> [TASK TO COMPLETE] Edit the text read from the items below so that every "camiseta" becomes "playera", keeping everything else unchanged. Leave the pictures out of your answer.

> [RECORDS FOR THE TASK]
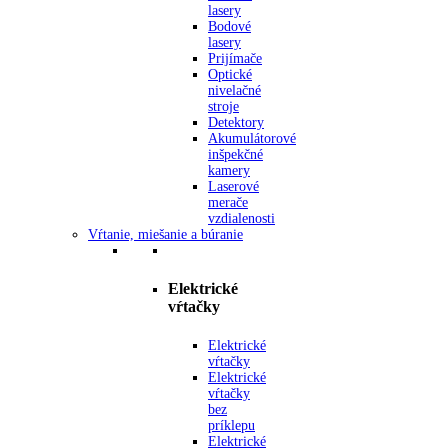
lasery
Bodové
lasery
Prijímače
Optické
nivelačné
stroje
Detektory
Akumulátorové
inšpekčné
kamery
Laserové
merače
vzdialenosti
Vŕtanie, miešanie a búranie
Elektrické
vŕtačky
Elektrické
vŕtačky
Elektrické
vŕtačky
bez
príklepu
Elektrické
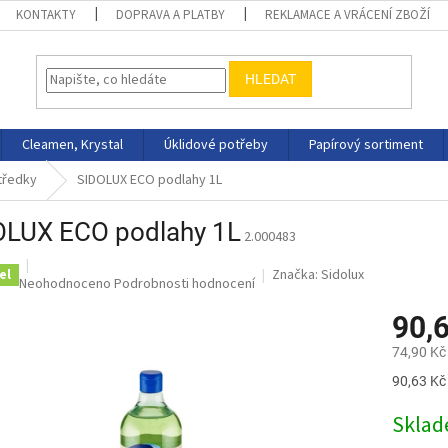
KONTAKTY
DOPRAVA A PLATBY
REKLAMACE A VRÁCENÍ ZBOŽÍ
HLEDAT
Cleamen, Krystal
Úklidové potřeby
Papírový sortiment
středky
SIDOLUX ECO podlahy 1L
OLUX ECO podlahy 1L
2.000483
Značka:
Sidolux
el
Průměrné
Neohodnoceno
Podrobnosti hodnocení
hodnocení
90,
produktu
je
74,90 Kč
0,0
z
Měrná
90,63 Kč 
5
cena:
hvězdiček.
Skla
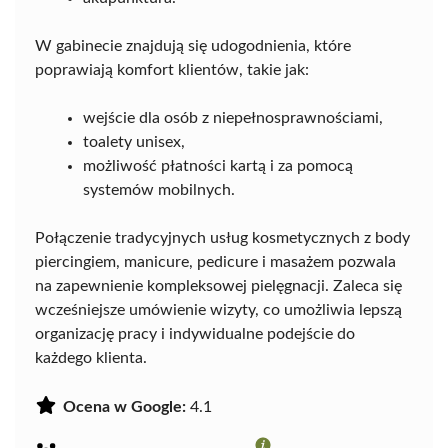
W gabinecie znajdują się udogodnienia, które
poprawiają komfort klientów, takie jak:
wejście dla osób z niepełnosprawnościami,
toalety unisex,
możliwość płatności kartą i za pomocą
systemów mobilnych.
Połączenie tradycyjnych usług kosmetycznych z body
piercingiem, manicure, pedicure i masażem pozwala
na zapewnienie kompleksowej pielęgnacji. Zaleca się
wcześniejsze umówienie wizyty, co umożliwia lepszą
organizację pracy i indywidualne podejście do
każdego klienta.
Ocena w Google:
4.1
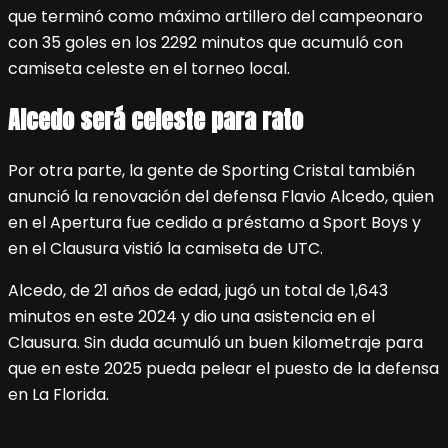
que terminó como máximo artillero del campeonaro
con 35 goles en los 2292 minutos que acumuló con
camiseta celeste en el torneo local.
Alcedo será celeste para rato
Por otra parte, la gente de Sporting Cristal también
anunció la renovación del defensa Flavio Alcedo, quien
en el Apertura fue cedido a préstamo a Sport Boys y
en el Clausura vistió la camiseta de UTC.
Alcedo, de 21 años de edad, jugó un total de 1,643
minutos en este 2024 y dio una asistencia en el
Clausura. Sin duda acumuló un buen kilometraje para
que en este 2025 pueda pelear el puesto de la defensa
en La Florida.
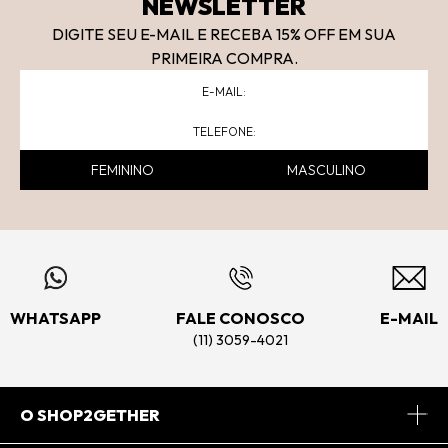
NEWSLETTER
DIGITE SEU E-MAIL E RECEBA 15
% OFF
EM SUA
PRIMEIRA COMPRA.
FEMININO
MASCULINO
WHATSAPP
FALE CONOSCO
E-MAIL
(11) 3059-4021
O SHOP2GETHER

> [SOLUTION TO THE EXERCISE]
lasery
Bodové
lasery
Prijímače
Optické
nivelačné
stroje
Detektory
Akumulátorové
inšpekčné
kamery
Laserové
merače
vzdialenosti
Vŕtanie, miešanie a búranie
Elektrické
vŕtačky
Elektrické
vŕtačky
Elektrické
vŕtačky
bez
príklepu
Elektrické
KONTAKTY
DOPRAVA A PLATBY
REKLAMACE A VRÁCENÍ ZBOŽÍ
HLEDAT
Cleamen, Krystal
Úklidové potřeby
Papírový sortiment
středky
SIDOLUX ECO podlahy 1L
OLUX ECO podlahy 1L
2.000483
Značka:
Sidolux
el
Průměrné
Neohodnoceno
Podrobnosti hodnocení
hodnocení
90,
produktu
je
74,90 Kč
0,0
z
Měrná
90,63 Kč 
5
cena:
hvězdiček.
Skla
W gabinecie znajdują się udogodnienia, które
poprawiają komfort klientów, takie jak:
wejście dla osób z niepełnosprawnościami,
toalety unisex,
możliwość płatności kartą i za pomocą
systemów mobilnych.
Połączenie tradycyjnych usług kosmetycznych z body
piercingiem, manicure, pedicure i masażem pozwala
na zapewnienie kompleksowej pielęgnacji. Zaleca się
wcześniejsze umówienie wizyty, co umożliwia lepszą
organizację pracy i indywidualne podejście do
każdego klienta.
Ocena w Google:
4.1
que terminó como máximo artillero del campeonaro
con 35 goles en los 2292 minutos que acumuló con
playera celeste en el torneo local.
Alcedo será celeste para rato
Por otra parte, la gente de Sporting Cristal también
anunció la renovación del defensa Flavio Alcedo, quien
en el Apertura fue cedido a préstamo a Sport Boys y
en el Clausura vistió la playera de UTC.
Alcedo, de 21 años de edad, jugó un total de 1,643
minutos en este 2024 y dio una asistencia en el
Clausura. Sin duda acumuló un buen kilometraje para
que en este 2025 pueda pelear el puesto de la defensa
en La Florida.
NEWSLETTER
DIGITE SEU E-MAIL E RECEBA 15
% OFF
EM SUA
PRIMEIRA COMPRA.
FEMININO
MASCULINO
WHATSAPP
FALE CONOSCO
E-MAIL
(11) 3059-4021
O SHOP2GETHER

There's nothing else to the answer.